_Aim of the exercise_:
In the article on the film Glowing Eyes below, which section of the 2002 Cannes Film Festival screened the film?

- Film poster
- Directed by: Jacques Nolot
- Written by: Jacques Nolot
- Produced by: Pauline Duhault
- Starring: Vittoria Scognamiglio Jacques Nolot
- Cinematography: Germain Desmoulins
- Edited by: Sophie Reine
- Music by: Nino
- Distributed by: Mars Distribution
- Release date: 20 October 2002;
- Running time: 90 minutes
- Country: France
- Language: French

= Glowing Eyes (film) =

2002 film

Glowing Eyes (alternative title: Porn Theatre) (La chatte à deux têtes) is a 2002 French drama film directed by and starring Jacques Nolot. It was screened in the Un Certain Regard section at the 2002 Cannes Film Festival. The film has been cited as a favorite by filmmaker John Waters, who presented it as his annual selection within the 2005 Maryland Film Festival and selected it for his 2006 anthology series John Waters Presents Movies That Will Corrupt You.

[Stored items from a collection]

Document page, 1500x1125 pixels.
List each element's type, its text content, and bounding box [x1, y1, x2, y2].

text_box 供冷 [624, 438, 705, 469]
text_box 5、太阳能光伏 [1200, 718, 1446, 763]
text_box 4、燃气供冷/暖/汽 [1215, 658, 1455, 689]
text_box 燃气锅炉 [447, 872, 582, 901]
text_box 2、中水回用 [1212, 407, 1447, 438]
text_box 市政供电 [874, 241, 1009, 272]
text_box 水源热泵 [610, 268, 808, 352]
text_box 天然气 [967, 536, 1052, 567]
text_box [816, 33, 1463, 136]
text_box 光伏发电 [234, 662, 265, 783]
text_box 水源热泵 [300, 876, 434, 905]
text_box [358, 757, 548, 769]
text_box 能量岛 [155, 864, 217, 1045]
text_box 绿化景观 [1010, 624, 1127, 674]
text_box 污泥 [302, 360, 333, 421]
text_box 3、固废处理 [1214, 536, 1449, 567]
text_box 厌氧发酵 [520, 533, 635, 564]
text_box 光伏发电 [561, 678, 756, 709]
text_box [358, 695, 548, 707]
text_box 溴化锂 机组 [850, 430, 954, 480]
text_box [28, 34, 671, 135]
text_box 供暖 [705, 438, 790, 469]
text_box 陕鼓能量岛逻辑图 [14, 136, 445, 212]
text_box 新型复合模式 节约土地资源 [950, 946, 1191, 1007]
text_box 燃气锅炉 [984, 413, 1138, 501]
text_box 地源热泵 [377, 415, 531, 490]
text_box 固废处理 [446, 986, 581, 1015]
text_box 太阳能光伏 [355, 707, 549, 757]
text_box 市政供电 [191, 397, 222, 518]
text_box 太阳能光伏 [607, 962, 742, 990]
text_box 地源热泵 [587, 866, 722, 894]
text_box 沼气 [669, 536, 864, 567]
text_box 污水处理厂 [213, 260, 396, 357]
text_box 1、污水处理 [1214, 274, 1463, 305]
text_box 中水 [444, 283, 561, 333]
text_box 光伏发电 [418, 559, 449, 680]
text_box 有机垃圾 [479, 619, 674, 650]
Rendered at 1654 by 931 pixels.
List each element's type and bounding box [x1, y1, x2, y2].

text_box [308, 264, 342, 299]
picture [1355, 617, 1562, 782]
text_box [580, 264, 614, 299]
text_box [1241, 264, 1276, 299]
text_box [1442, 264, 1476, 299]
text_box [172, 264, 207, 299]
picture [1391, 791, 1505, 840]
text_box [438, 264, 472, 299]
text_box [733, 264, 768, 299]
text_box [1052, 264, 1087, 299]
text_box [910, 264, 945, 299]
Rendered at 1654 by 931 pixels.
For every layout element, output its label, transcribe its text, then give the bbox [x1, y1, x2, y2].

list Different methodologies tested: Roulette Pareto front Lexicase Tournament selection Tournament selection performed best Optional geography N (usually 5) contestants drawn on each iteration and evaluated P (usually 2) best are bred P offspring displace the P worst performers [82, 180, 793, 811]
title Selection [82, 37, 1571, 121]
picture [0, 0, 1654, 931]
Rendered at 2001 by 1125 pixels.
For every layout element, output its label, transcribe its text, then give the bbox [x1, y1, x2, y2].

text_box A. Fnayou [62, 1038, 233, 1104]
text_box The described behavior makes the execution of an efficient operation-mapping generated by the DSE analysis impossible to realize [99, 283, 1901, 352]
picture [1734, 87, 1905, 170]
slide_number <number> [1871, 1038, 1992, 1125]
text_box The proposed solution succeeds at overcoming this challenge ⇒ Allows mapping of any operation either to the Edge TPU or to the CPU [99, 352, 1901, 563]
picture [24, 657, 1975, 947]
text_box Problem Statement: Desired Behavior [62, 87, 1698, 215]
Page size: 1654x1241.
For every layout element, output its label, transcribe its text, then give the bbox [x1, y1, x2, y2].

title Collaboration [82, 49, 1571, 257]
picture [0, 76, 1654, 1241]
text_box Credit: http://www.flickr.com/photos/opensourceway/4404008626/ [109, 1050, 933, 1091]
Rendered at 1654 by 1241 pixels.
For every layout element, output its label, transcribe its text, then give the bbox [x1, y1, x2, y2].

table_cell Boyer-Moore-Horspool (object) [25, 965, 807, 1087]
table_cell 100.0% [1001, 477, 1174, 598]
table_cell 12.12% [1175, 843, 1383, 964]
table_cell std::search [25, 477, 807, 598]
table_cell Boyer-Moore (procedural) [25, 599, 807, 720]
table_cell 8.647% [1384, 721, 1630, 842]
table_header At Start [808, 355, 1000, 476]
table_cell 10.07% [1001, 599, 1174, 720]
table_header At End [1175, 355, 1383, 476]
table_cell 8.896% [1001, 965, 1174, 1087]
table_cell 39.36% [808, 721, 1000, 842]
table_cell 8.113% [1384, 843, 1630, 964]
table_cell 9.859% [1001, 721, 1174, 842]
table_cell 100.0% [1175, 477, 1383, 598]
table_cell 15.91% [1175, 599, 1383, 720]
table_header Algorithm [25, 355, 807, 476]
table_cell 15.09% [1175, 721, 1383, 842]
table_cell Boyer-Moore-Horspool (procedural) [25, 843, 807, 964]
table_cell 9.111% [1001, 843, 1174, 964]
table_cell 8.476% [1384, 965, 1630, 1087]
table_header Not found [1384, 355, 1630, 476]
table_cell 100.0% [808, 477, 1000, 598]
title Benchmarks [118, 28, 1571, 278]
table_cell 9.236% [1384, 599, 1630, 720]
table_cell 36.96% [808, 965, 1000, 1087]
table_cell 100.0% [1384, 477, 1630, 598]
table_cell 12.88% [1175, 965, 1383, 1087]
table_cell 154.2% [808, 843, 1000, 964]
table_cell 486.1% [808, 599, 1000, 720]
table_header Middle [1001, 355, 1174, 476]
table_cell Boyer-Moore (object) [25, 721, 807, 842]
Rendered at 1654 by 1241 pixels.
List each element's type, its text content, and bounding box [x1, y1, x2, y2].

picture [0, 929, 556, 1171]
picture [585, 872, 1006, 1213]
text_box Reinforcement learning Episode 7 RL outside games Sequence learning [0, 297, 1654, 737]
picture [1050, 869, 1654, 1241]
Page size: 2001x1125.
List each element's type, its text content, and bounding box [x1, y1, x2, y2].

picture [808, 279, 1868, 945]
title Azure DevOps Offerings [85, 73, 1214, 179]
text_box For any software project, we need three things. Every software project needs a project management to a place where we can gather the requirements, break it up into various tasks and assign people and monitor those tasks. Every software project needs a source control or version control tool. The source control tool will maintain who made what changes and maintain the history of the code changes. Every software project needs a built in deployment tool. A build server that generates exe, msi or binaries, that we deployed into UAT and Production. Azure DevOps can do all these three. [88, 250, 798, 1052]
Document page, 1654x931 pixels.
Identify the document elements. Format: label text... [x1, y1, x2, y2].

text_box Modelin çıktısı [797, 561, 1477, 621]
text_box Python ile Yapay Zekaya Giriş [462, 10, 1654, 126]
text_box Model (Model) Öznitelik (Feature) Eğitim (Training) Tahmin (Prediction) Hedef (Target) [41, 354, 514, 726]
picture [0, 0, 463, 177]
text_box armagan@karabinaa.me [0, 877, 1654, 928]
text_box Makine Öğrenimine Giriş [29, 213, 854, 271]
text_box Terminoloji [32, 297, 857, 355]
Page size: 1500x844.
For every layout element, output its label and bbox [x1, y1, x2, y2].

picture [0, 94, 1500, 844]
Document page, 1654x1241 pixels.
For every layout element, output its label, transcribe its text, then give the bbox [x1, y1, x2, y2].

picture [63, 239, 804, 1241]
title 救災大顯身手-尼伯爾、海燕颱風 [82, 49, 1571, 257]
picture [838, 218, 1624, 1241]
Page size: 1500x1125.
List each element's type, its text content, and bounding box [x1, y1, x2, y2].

_The result_:
Un Certain Regard